Emerging PFAS destruction: Bioremediation and enzymes
While most PFAS treatment has relied on physical separation or energy-intensive destruction, bioremediation and enzyme-driven approaches are emerging as potential routes to degrade these persistent compounds in situ. Bio-based strategies centre on identifying microorganisms with measurable PFAS-transforming activity and on engineering enzymes that can attack strong carbon–fluorine bonds, an effort that remains early-stage but increasingly active.
Recent studies reporting microbial degradation of select PFAS support the premise that biological pathways may be harnessed for contaminated soils, sediments, or groundwater where conventional treatments are difficult to deploy. Enzymatic treatments are also being evaluated as a more sustainable destruction option, since enzymes can operate at milder temperatures and pH values than many chemical processes.
Parallel work on mechanochemical degradation, which applies mechanical force to promote PFAS breakdown in solids, highlights broader interest in low-input destruction concepts, even though performance limitations persist. Ongoing innovation aims to improve reaction rates, specificity, and scalability across diverse PFAS mixtures.
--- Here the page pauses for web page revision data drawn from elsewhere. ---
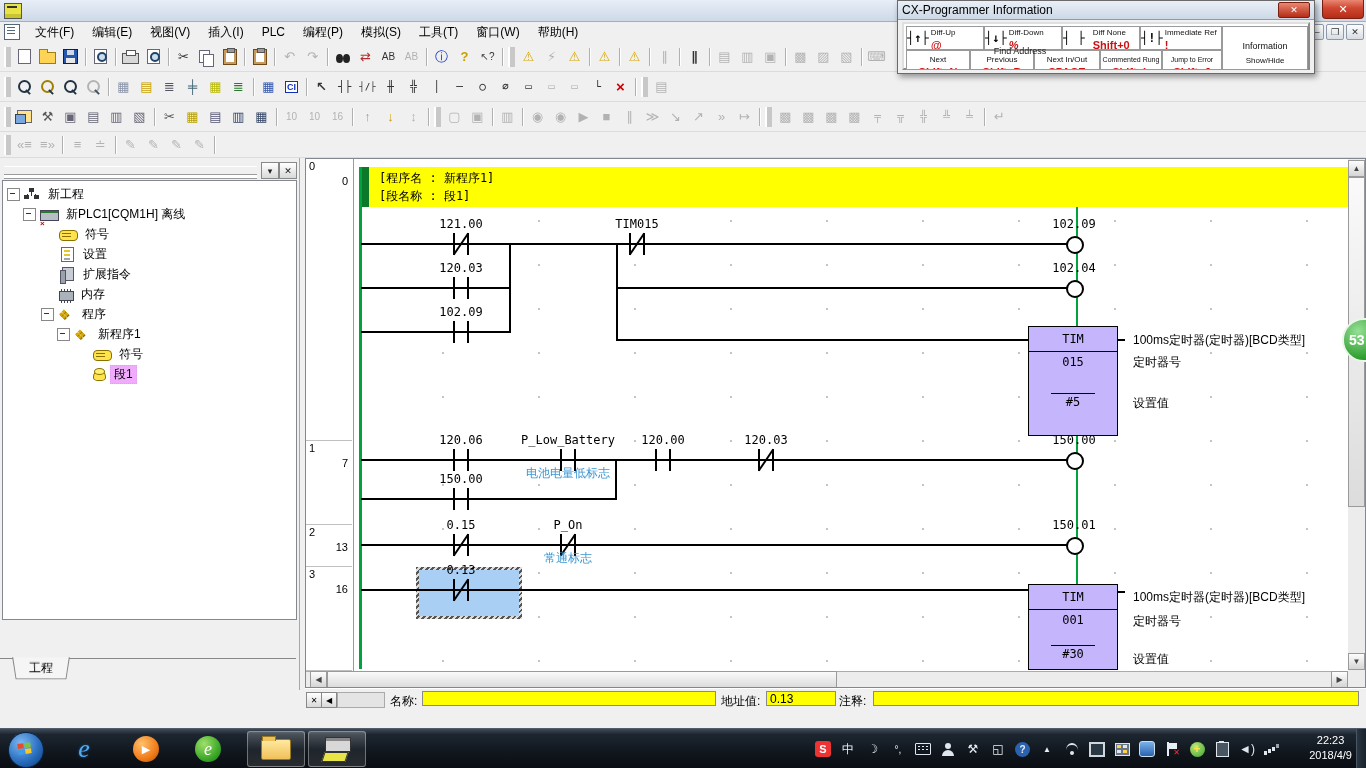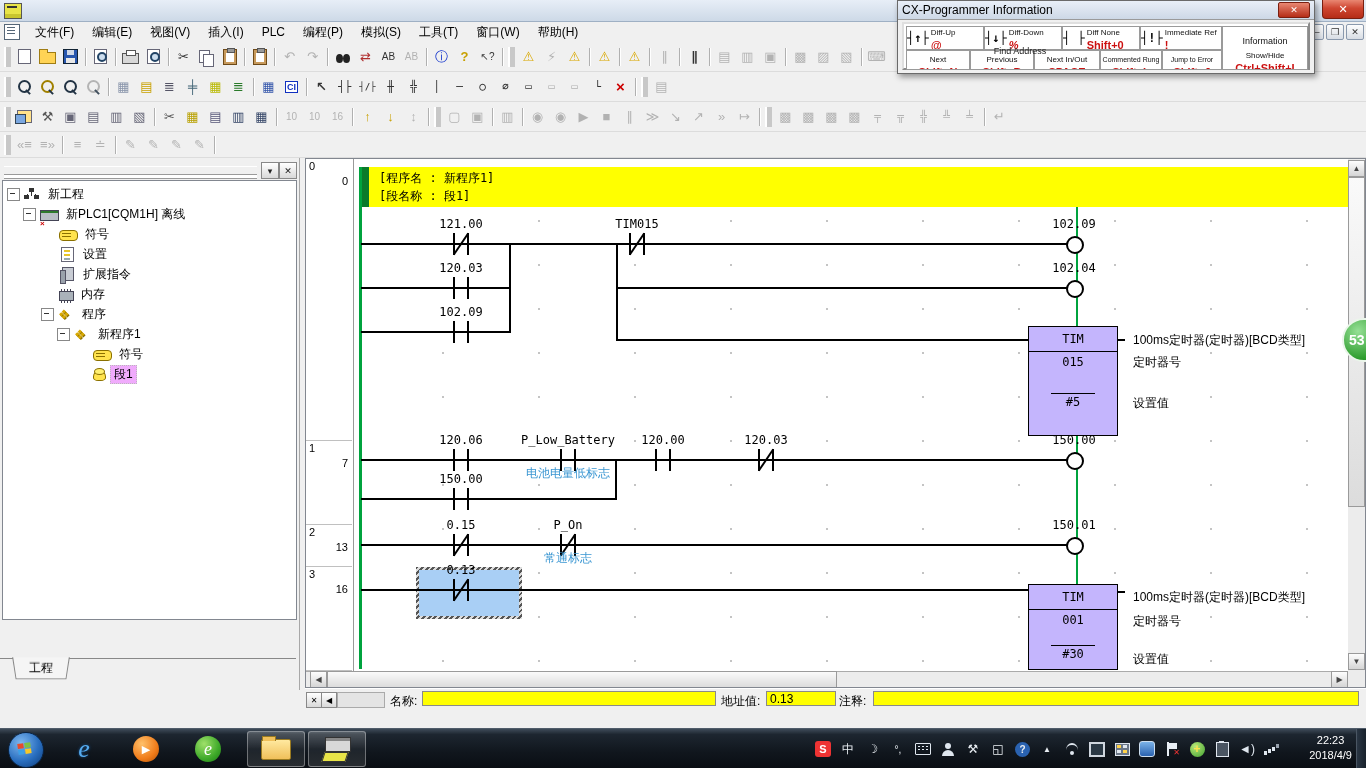"Diff None" span { margin-left: 2px -> 8px }
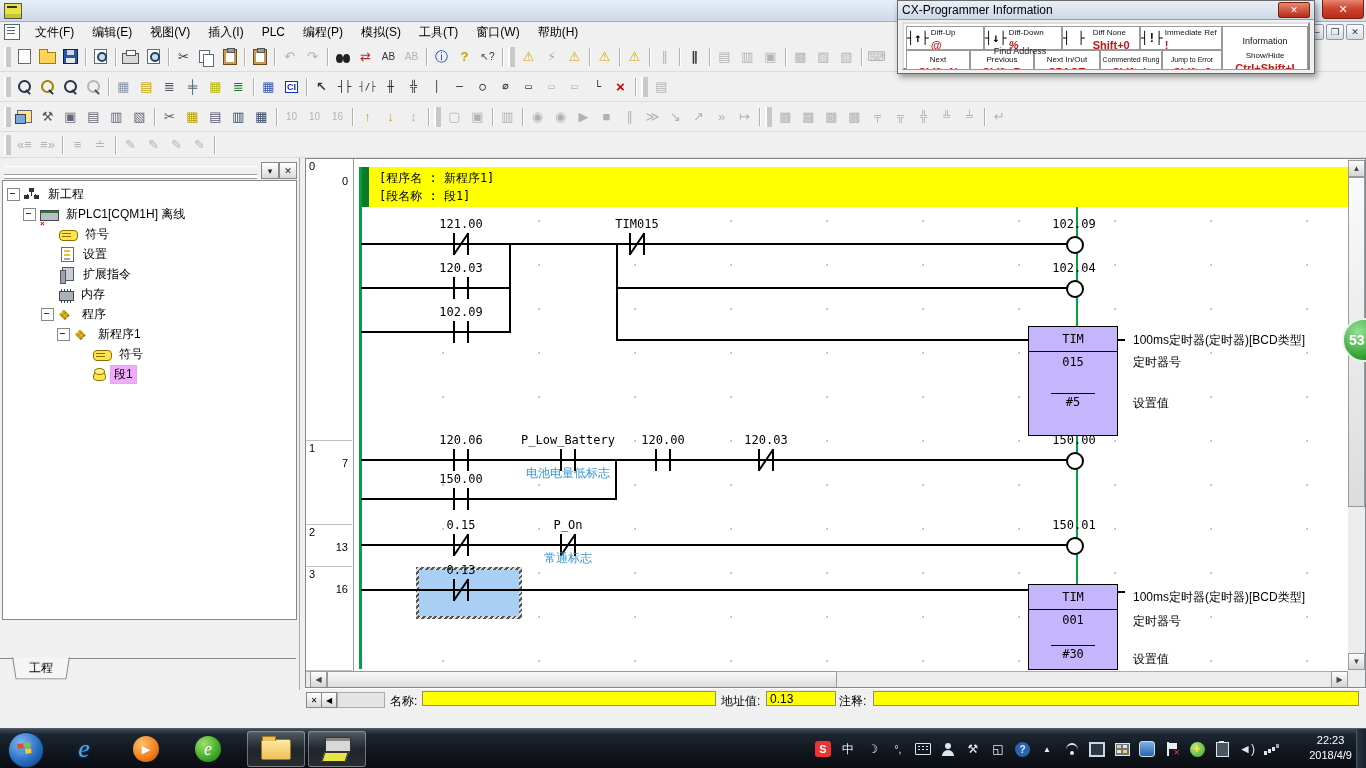"Information" div.pc { padding-top: 6px -> 11px }
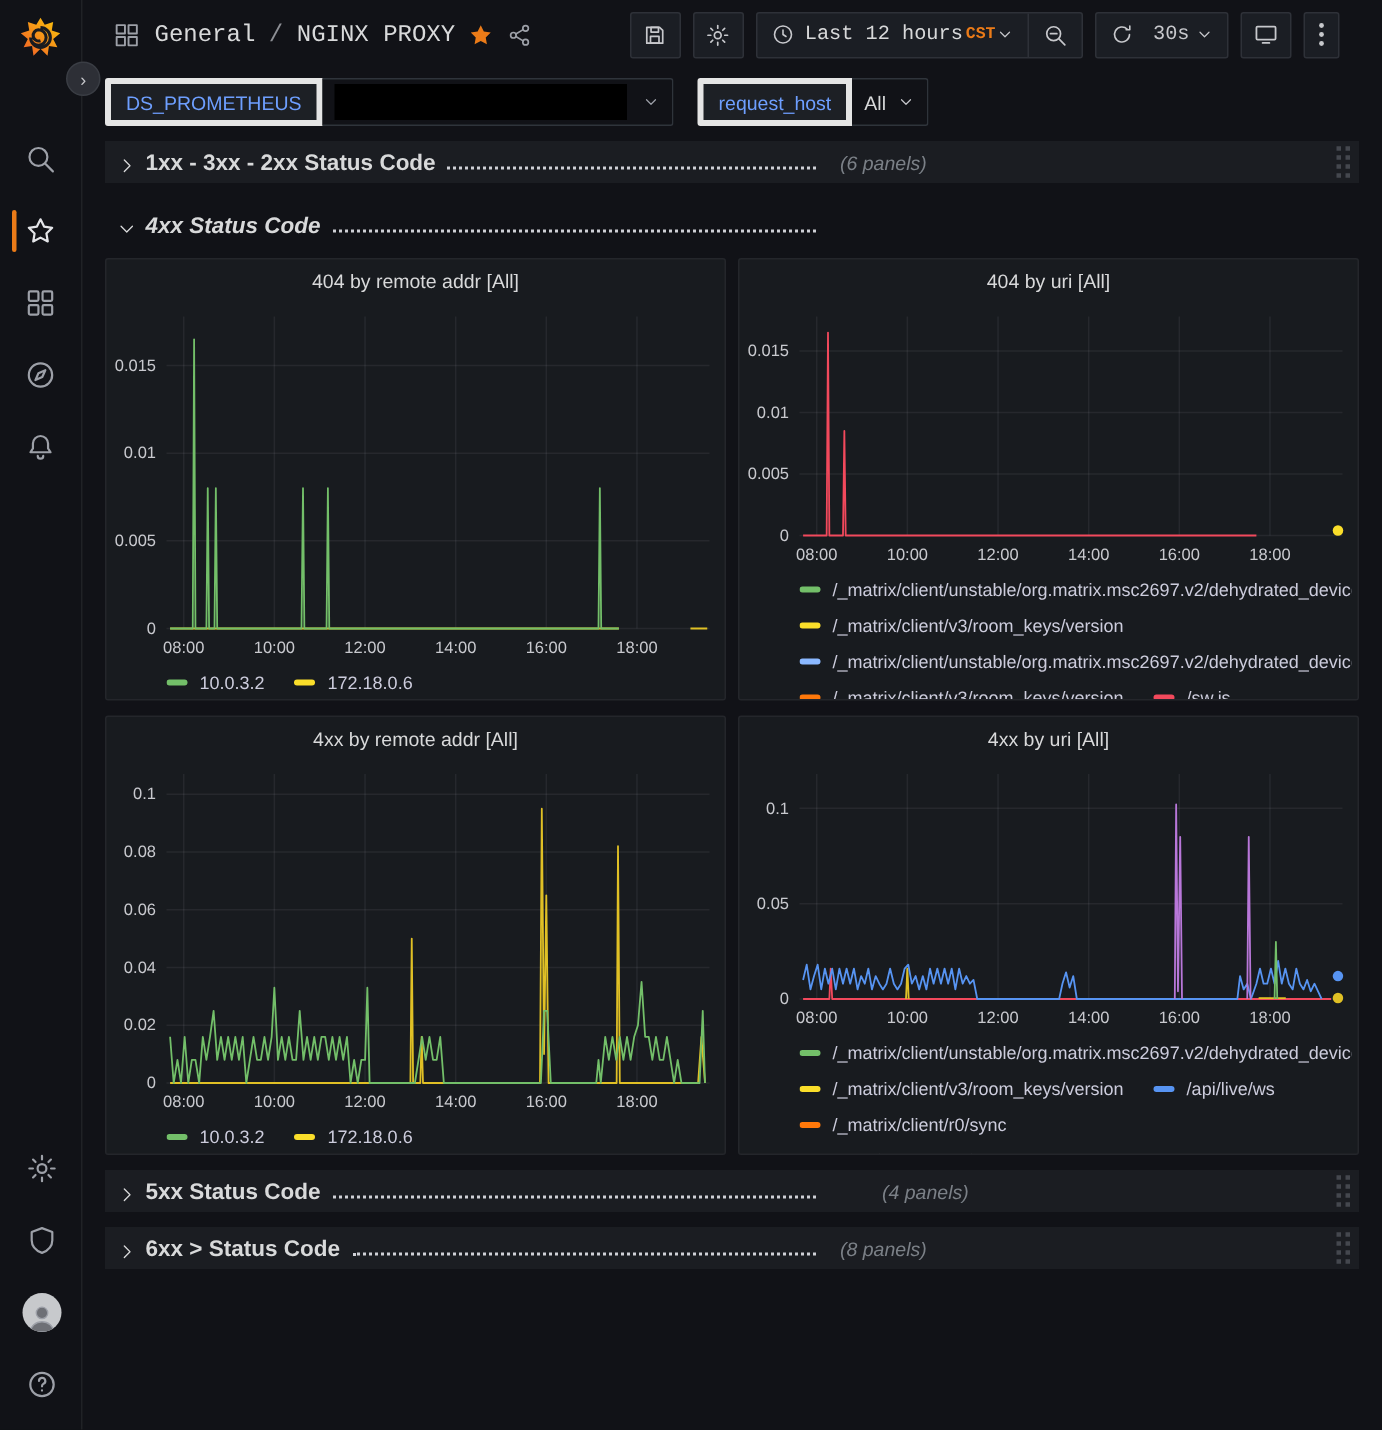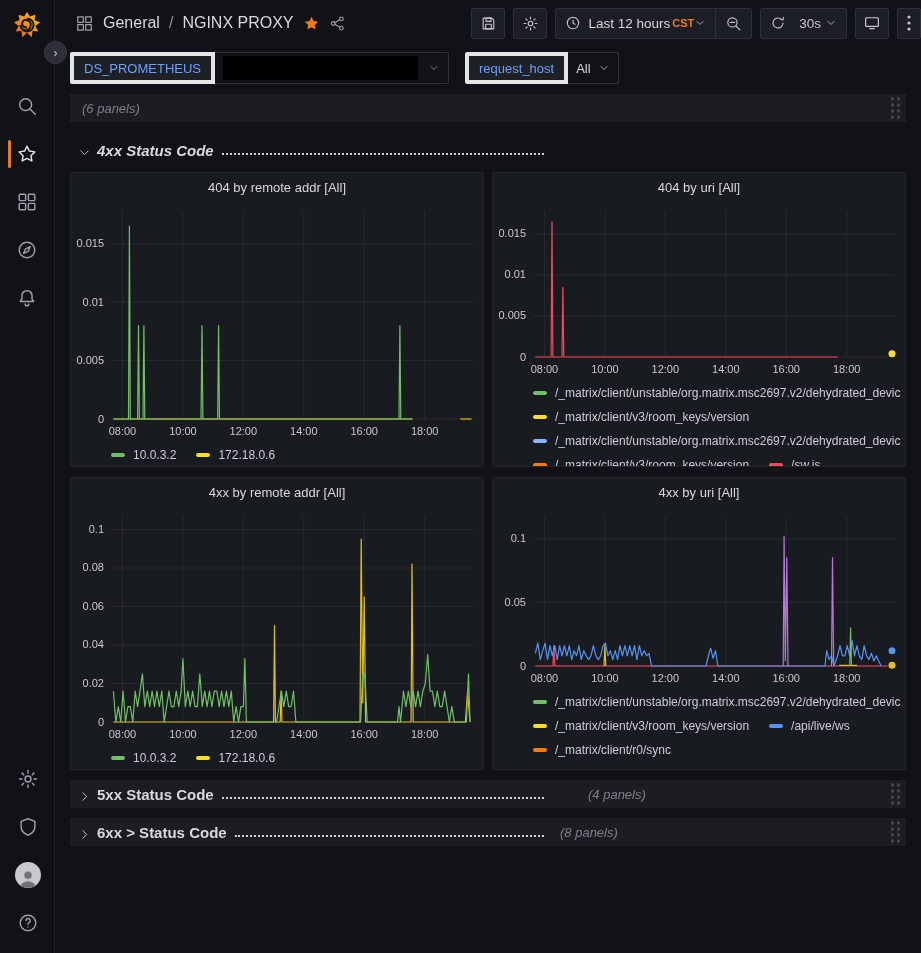"General" .topnav { font-family: none -> Liberation Mono, monospace; padding: 0 0 0 20px -> 0 28px 0 20px }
PFAS treatment trains: Cost, waste, and performance
As utilities confront tighter PFAS limits and more complex contaminant mixtures, treatment trains that combine adsorption, membrane separation, and destructive steps such as electrochemical oxidation are increasingly used to balance removal efficiency, operating practicality, and lifecycle cost.
In laboratory studies, integrated PFAS treatment systems often exceed 90% removal, but field outcomes depend on influent variability, media exhaustion, and membrane fouling.
Cost tradeoffs are central. Advanced trains may require higher capital spending, yet better process control and longer run times can lower long-term operating costs. Waste management can dominate lifecycle impacts: ion exchange and some membrane processes generate concentrated brines or spent media that must be treated, destroyed, or disposed of without transferring PFAS to another pathway.
Robust performance metrics consequently track removal of both long-chain and short-chain PFAS, residual precursors, and breakthrough behaviour over time. Regulatory compliance also pushes precise analytics to confirm that known and emerging PFAS remain below drinking-water standards throughout the train.